*** Opening of RECORDS FOR THIS EXERCISE ***

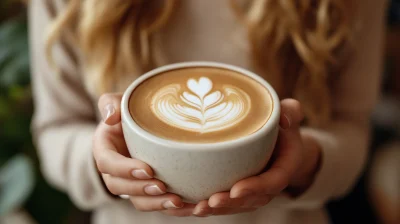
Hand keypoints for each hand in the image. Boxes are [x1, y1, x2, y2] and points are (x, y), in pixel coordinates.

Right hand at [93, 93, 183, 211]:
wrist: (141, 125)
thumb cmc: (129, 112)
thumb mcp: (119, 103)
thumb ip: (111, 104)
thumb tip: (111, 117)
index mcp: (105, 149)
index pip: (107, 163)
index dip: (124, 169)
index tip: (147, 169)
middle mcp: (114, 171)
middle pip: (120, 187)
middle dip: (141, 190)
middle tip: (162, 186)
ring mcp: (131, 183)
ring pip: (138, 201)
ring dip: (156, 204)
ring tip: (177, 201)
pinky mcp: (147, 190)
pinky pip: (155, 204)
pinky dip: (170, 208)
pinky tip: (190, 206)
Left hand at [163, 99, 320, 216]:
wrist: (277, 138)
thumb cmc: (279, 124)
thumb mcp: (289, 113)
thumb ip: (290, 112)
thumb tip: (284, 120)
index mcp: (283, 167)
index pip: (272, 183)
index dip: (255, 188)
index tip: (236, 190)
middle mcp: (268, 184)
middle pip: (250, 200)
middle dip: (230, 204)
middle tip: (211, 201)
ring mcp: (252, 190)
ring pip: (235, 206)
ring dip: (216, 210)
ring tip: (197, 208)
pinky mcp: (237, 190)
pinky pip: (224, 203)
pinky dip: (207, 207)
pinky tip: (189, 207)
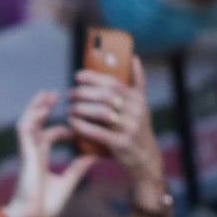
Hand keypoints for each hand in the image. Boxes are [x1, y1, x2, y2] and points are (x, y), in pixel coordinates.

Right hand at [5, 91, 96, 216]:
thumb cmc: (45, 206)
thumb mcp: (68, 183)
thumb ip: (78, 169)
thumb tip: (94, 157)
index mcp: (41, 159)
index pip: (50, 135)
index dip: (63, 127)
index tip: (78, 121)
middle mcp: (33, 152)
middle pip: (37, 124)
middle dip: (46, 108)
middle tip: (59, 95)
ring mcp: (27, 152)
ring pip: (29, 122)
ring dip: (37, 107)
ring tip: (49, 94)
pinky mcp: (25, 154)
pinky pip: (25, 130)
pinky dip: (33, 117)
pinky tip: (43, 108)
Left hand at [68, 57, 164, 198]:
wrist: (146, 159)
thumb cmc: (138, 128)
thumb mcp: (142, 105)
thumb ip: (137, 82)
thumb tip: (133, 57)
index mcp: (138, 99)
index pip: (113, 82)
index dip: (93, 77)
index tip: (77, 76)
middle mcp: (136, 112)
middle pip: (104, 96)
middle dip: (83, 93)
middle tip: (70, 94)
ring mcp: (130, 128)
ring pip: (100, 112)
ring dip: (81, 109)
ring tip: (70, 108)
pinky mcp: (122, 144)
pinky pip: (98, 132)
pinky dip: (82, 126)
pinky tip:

*** Close of RECORDS FOR THIS EXERCISE ***

YOUR TASK: Produce a word-for-word copy of everything above from the line holding "ring pip: (138, 201)" down to the line holding "middle mcp: (268, 184)", with both of those lines kept.

TASK ANSWER:
ring pip: (138, 201)
ring dip: (156, 204)
ring tip: (177, 201)
pinky mcp: (147, 190)
pinky pip: (155, 204)
pinky dip: (170, 208)
pinky tip: (190, 206)
Left hand at [163, 99, 320, 216]:
wrist: (277, 138)
thumb cmc: (279, 124)
thumb mcp: (289, 113)
thumb ip: (290, 112)
thumb tip: (284, 120)
index mcp: (283, 167)
index pip: (272, 183)
index dip: (255, 188)
index tip: (236, 190)
middle mcp: (268, 184)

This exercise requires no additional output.